North Korean leader Kim Jong Un has called for a constitutional amendment to change the status of South Korea to a separate state and warned that while his country doesn't seek war, it didn't intend to avoid it, the official Korean Central News Agency (KCNA) reported Tuesday.
Kim said Monday that it was his final conclusion that unification with the South is no longer possible in a speech to the Supreme People's Assembly, North Korea's rubber-stamp parliament, while accusing Seoul of seeking regime collapse and unification by absorption.
"We don't want war but we have no intention of avoiding it," Kim was quoted as saying by KCNA.
Three organizations dealing with unification and inter-Korean tourism will shut down, state media said.
The move comes as tensions have worsened in the Korean Peninsula recently amid a series of missile tests and a push by Pyongyang to break with decades of policy and change how it relates to the South.
Analysts have said North Korea's Foreign Ministry could take over relations with Seoul, and potentially help justify the use of nuclear weapons against the South in a future war.

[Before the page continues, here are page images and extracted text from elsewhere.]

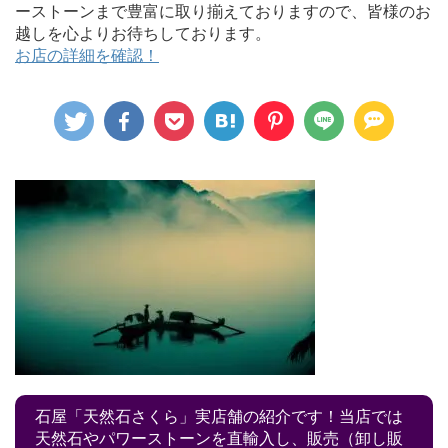
ーストーンまで豊富に取り揃えておりますので、皆様のお
越しを心よりお待ちしております。
お店の詳細を確認！
石屋「天然石さくら」実店舗の紹介です！当店では
天然石やパワーストーンを直輸入し、販売（卸し販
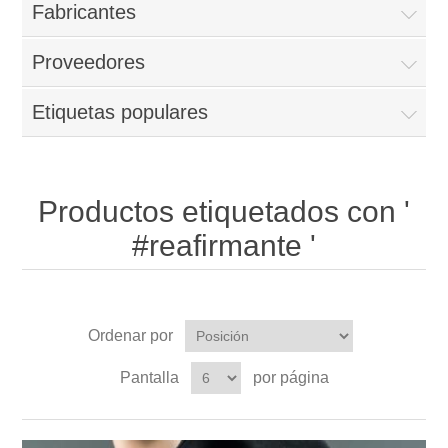
Fabricantes
Proveedores
Etiquetas populares
Productos etiquetados con '
#reafirmante '
Ordenar por
Pantalla
por página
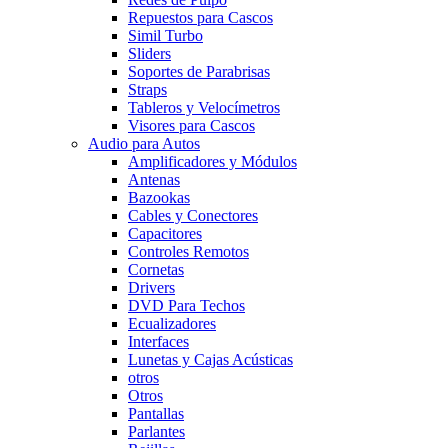
Repuestos para Cascos
Simil Turbo
Sliders
Soportes de Parabrisas
Straps
Tableros y Velocímetros
Visores para Cascos
Audio para Autos
Amplificadores y Módulos
Antenas
Bazookas
Cables y Conectores
Capacitores
Controles Remotos
Cornetas
Drivers
DVD Para Techos
Ecualizadores
Interfaces
Lunetas y Cajas Acústicas
otros
Otros
Pantallas
Parlantes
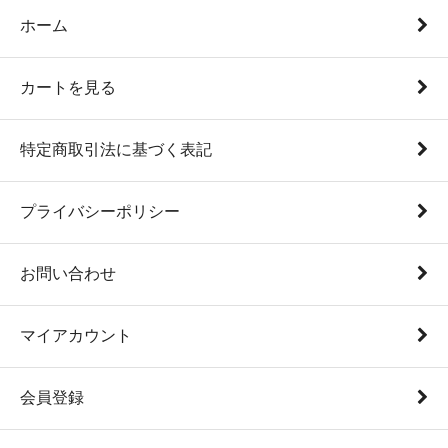
ホーム
カートを見る
特定商取引法に基づく表記
プライバシーポリシー
お問い合わせ
マイアカウント
会員登録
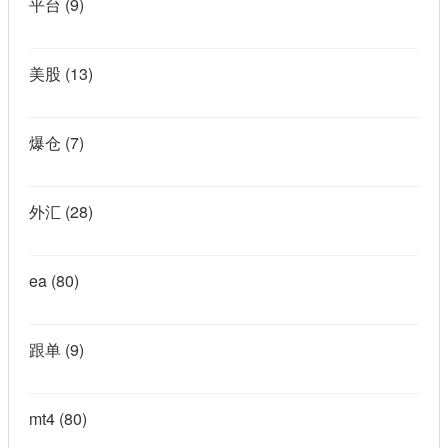
平台
(9)
美股
(13)
爆仓
(7)
外汇
(28)
ea
(80)
跟单
(9)
mt4
(80)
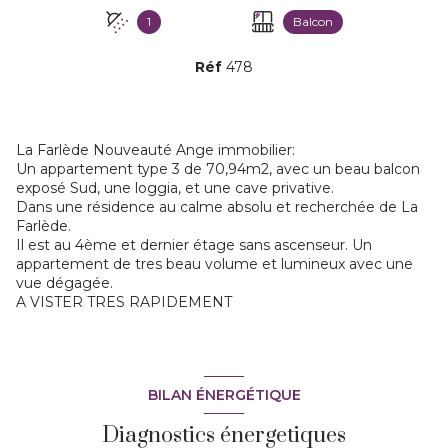
1
Balcon
Réf
478
La Farlède Nouveauté Ange immobilier:
Un appartement type 3 de 70,94m2, avec un beau balcon
exposé Sud, une loggia, et une cave privative.
Dans une résidence au calme absolu et recherchée de La
Farlède.
Il est au 4ème et dernier étage sans ascenseur. Un
appartement de tres beau volume et lumineux avec une
vue dégagée.
A VISTER TRES RAPIDEMENT
BILAN ÉNERGÉTIQUE
Diagnostics énergetiques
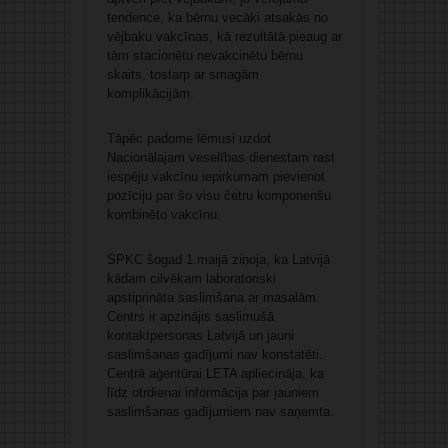
tendence, ka bērnu vecāki atsakās no
vējbaku vakcīnas, kā rezultātā pieaug ar
tām stacionētu nevakcinētu bērnu
skaits, tostarp ar smagām
komplikācijām.
Tāpēc padome lēmusi uzdot
Nacionālajam veselības dienestam rast
iespēju vakcīnu iepirkumam pievienot
pozīciju par šo visu četru komponenšu
kombinēto vakcīnu.
SPKC šogad 1.maijā ziņoja, ka Latvijā
kādam cilvēkam laboratoriski
apstiprināta saslimšana ar masalām.
Centrs ir apzinājis saslimušā
kontaktpersonas Latvijā un jauni
saslimšanas gadījumi nav konstatēti.
Centrā aģentūrai LETA apliecināja, ka
līdz otrdienai informācija par jauniem
saslimšanas gadījumiem nav saņemta.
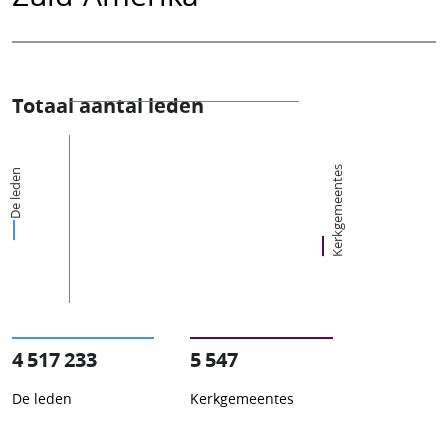
Totaal aantal leden
Kerkgemeentes
De leden
4 517 233
5 547
De leden
Kerkgemeentes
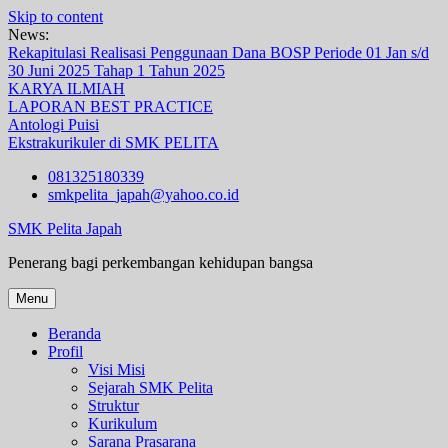
Skip to content
News:
Rekapitulasi Realisasi Penggunaan Dana BOSP Periode 01 Jan s/d
30 Juni 2025 Tahap 1 Tahun 2025
KARYA ILMIAH
LAPORAN BEST PRACTICE
Antologi Puisi
Ekstrakurikuler di SMK PELITA
081325180339
smkpelita_japah@yahoo.co.id
SMK Pelita Japah
Penerang bagi perkembangan kehidupan bangsa
Menu
Beranda
Profil
Visi Misi
Sejarah SMK Pelita
Struktur
Kurikulum
Sarana Prasarana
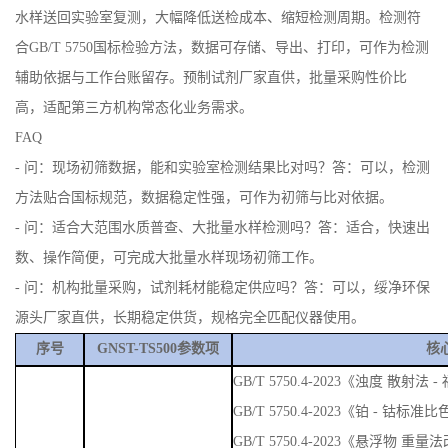
水样送回实验室复测，大幅降低送检成本、缩短检测周期。检测符
合GB/T 5750国标检验方法，数据可存储、导出、打印，可作为检测
辅助依据与工作台账留存。预制试剂厂家直供，批量采购性价比
高，适配第三方机构常态化业务需求。
FAQ
- 问：现场初筛数据，能和实验室检测结果比对吗？答：可以，检测
方法贴合国标规范，数据稳定性强，可作为初筛与比对依据。
- 问：适合大范围水质普查、大批量水样检测吗？答：适合，快速出
数、操作简便，可完成大批量水样现场初筛工作。
- 问：机构批量采购，试剂耗材能稳定供应吗？答：可以，绥净环保
源头厂家直供，长期稳定供货，规格完全匹配仪器使用。
序号
GNST-TS500参数项
核
GB/T 5750.4-2023《浊度 散
GB/T 5750.4-2023《铂 - 钴标准
GB/T 5750.4-2023《悬浮物 重量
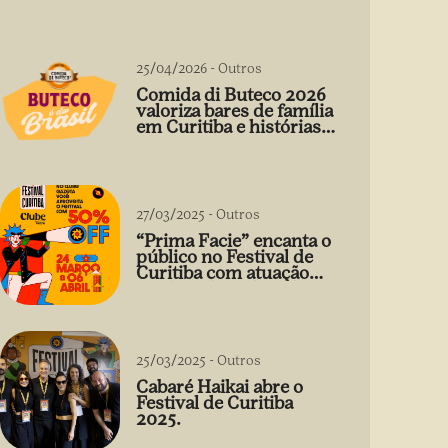
25/04/2026
-
Outros
Comida di Buteco 2026
valoriza bares de família
em Curitiba e histórias
que vão além do prato
27/03/2025
-
Outros
“Prima Facie” encanta o
público no Festival de
Curitiba com atuação
arrebatadora de Débora
Falabella
25/03/2025
-
Outros
Cabaré Haikai abre o
Festival de Curitiba
2025.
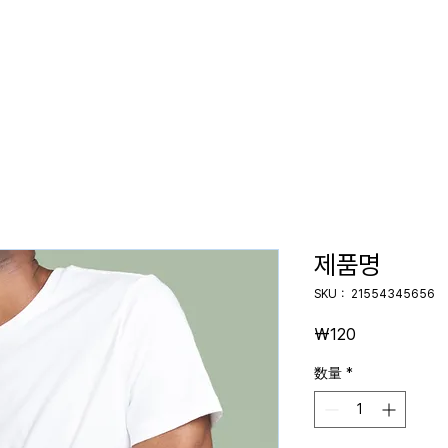
ome
About
Products
Newsroom
Conta
제품명
SKU： 21554345656
価
₩120
格
数量
*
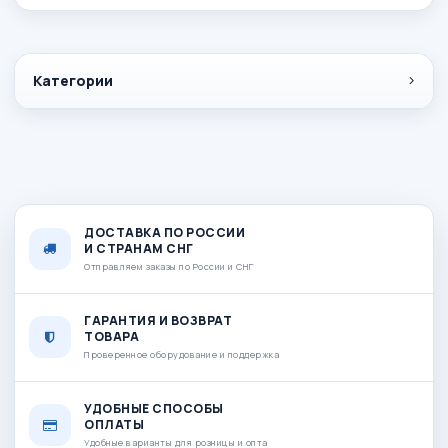
Категории
ДОСТАВКА ПО РОССИИ
И СТРАНАМ СНГ
Отправляем заказы по России и СНГ
ГАРАНТИЯ И ВОЗВРАТ
ТОВАРА
Проверенное оборудование и поддержка
УДОБНЫЕ СПОСОБЫ
ОПЛАТЫ
Удобные варианты для розницы и опта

While calling for South Korea to be designated as the "number one enemy" in its constitution, Kim also said a war would decimate the South and deal an "unimaginable" defeat to the U.S., according to KCNA.
Kim also said that if a war breaks out in the Korean Peninsula, the country's constitution should reflect the issue of "occupying," "recapturing" and "incorporating" the South into its territory.
In an address to the assembly, Kim said the security environment around his country had "turned into the most dangerous zone with risk of war outbreak in the world,” KCNA said. The country’s parliament embraced a position Kim delivered at a year-end political meeting where he said reunification with South Korea could never be achieved, as the South is his state’s "principal enemy,” KCNA said.
The move to abolish the agencies and the comments are likely designed to put pressure on conservative President Yoon Suk-yeol, who has taken a hard line against Pyongyang and angered Kim’s regime by stepping up military cooperation with the US and Japan. Those actions include joint training to counter threats posed by North Korea.
By harshly criticizing the policies of the Yoon administration, Kim may be trying to influence upcoming parliamentary elections in South Korea where the progressive camp that embraces rapprochement with Pyongyang is looking to keep control of the body.
Yoon’s government suspended part of the 2018 agreement to reduce tensions on the border reached between Kim and former progressive President Moon Jae-in after North Korea put a spy satellite in orbit in November. Seoul resumed reconnaissance flights near the border that were suspended under the agreement, and North Korea then announced it intended to scrap the entire accord.
Yoon on Tuesday criticized North Korea's move to define the South as a hostile country, saying it showed Pyongyang's "anti-national and ahistorical" nature.
Yoon also said North Korea's recent missile launch and artillery firing were a "political act" to divide the South Korean public and vowed that provocations will be met with its own response on a "multiplied scale."
Kim’s regime started the new year by conducting live-fire artillery drills near a South Korean border island that has been the sight of some of the deadliest confrontations between the two Koreas since the end of the 1950-1953 Korean War.
North Korea was once reliant on aid from South Korea, with trade between the two reaching about $2.7 billion in 2015, according to data provided by South Korea’s Unification Ministry. But as Kim pressed ahead with modernizing his nuclear arsenal, trade with Seoul that was once equal to about 10% of North Korea’s economy vanished as a part of international sanctions to punish Kim for his atomic ambitions.
Kim appears to have turned to Russia in recent months to supply cash, commodities and technology to Pyongyang in exchange for munitions and missiles to help Moscow fight its war against Ukraine.
North Korean Foreign Minister Choe Son Hui arrived in Russia this week for a trip that could facilitate a visit by President Vladimir Putin to Pyongyang and enhance arms transfers that appear to have replenished the Kremlin’s arsenal to attack Ukraine.
Top envoys from the US, South Korea and Japan held a call to discuss recent provocations by North Korea, including the launch this week of an intermediate-range ballistic missile, and "underscored that such actions are dangerous, irresponsible, and destabilizing to regional and international security,” the State Department said in a statement.